New tax regime could not break the magic of small savings scheme, PPF, NSC, Sukanya still have full strength
Uma Shankar January 24, 2026 12:23 PM

There has been no change in the interest rates of Small Savings Scheme for almost two years i.e. 8 quarters. The new tax regime has filled the remaining gap. In which no provision was made for any kind of relief on tax on investing in small saving schemes. Everyone felt that these schemes would now be marginalized. After which they will be eliminated.

This did not happen even though the government has abolished the exemption on these schemes, but how will the habit of investing or saving of common people be abolished? Despite all these things, the middle class of the country continued to have faith in the schemes like Small Savings Scheme i.e. PPF, NSC and Sukanya and they invested more than Rs 2 lakh crore. Let us also tell you what kind of report has come out.

More than Rs 2 lakh crore investment

The ET report quoted people familiar with the matter as saying that till January 10, a collection of Rs 2.17 lakh crore was made under the National Small Savings Fund, which is about two-thirds of the Budget Estimate (BE) for the current financial year. Since a large portion of such deposits usually come in the March quarter due to the year-end rush for tax saving schemes, officials expect the total collection for 2025-26 to exceed the primary target.

Estimates were reduced in the budget

The over-budget investment in small savings schemes, including the Public Provident Fund and Sukanya Samriddhi Yojana, has provided additional relief to the central government and reduced its need to borrow from the market. The Center has budgeted Rs 3.43 lakh crore for 2025-26 from NSSF to meet a part of the fiscal deficit, which is less than Rs 4.12 lakh crore (revised estimate) for FY 2025. It aims to limit its fiscal deficit to Rs 15.69 lakh crore or 4.4 per cent of GDP in 2025-26, which was 4.8 per cent a year ago.

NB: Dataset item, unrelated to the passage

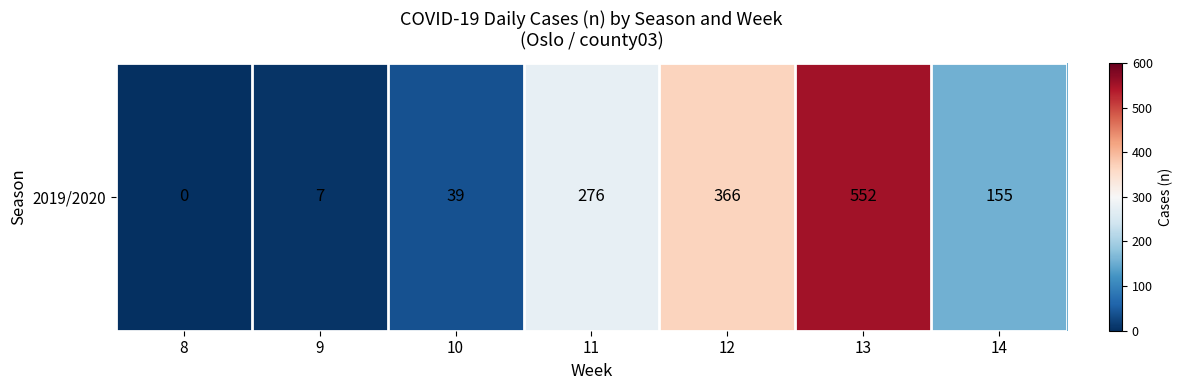

The value at 9 is 7. True or false?

True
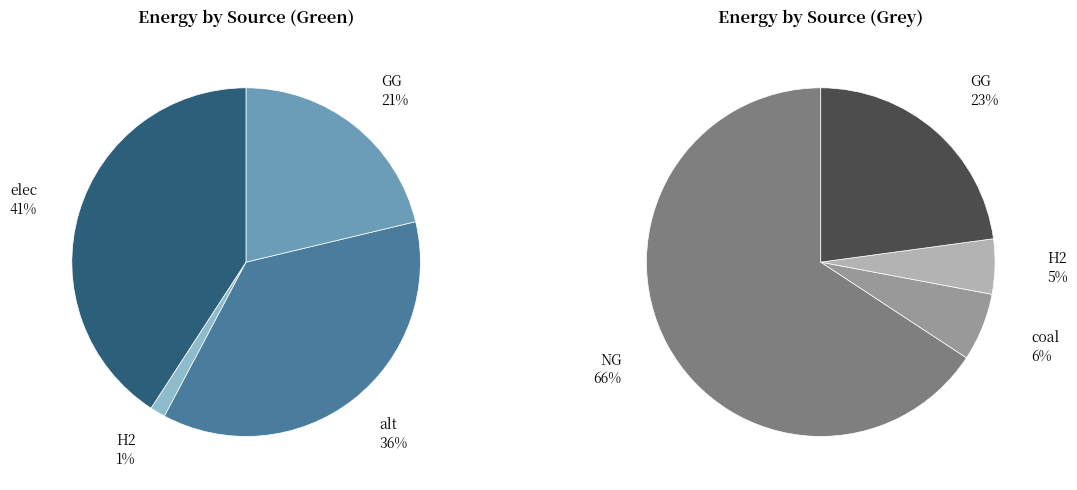

True or false: NG accounts for 66% of the total.

True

No relief in new tax regime

The reduction in NSSF (National Savings Fund) prescribed in the budget has been made keeping in mind the possibility of a large number of taxpayers switching to the new tax regime. This system was made more attractive by increasing the tax relief in the last budget. In the new system, tax incentives are given on small savings schemes, whereas under the old system, tax deduction is applicable on deposits up to Rs 1.5 lakh per year under Section 80C of the Income Tax Act.

75 percent in NTR

Officials said that despite about 75 percent of taxpayers shifting to the new tax regime, a good amount of deposits are coming in small savings schemes. This is because the new interest rates are more attractive than some other similar investment options. The government has reduced its 2025-26 target of gross market lending through debt securities to Rs 14.72 lakh crore from Rs 14.82 lakh crore set in the budget.

No change in interest rates for two years

Till March, the interest rates of a dozen small savings schemes have been kept unchanged for the eighth consecutive quarter. This is when the central bank has cut the benchmark lending rate by 125 basis points in the last one year, putting pressure on bank deposit rates. Changes in interest rates on small savings schemes are generally determined keeping in mind the expected returns on government securities of similar tenure, which have started declining in recent quarters.

What are the current rates?

Interest rates on deposits in PPF and Sukanya Samriddhi accounts are 7.1% and 8.2% respectively in the current quarter. Senior Citizens Saving Scheme (8.2%) National Saving Scheme (7.7%), Kisan Vikas Patra (7.5% on maturity in 115 months), Savings Account (4%), One Year FD (6.9%), Two Year FD (7%), Three Year FD (7.1%), Five Year FD (7.5%), Five Year RD (6.7%) and Monthly Income Saving Scheme (7.4%) The rates also remain unchanged.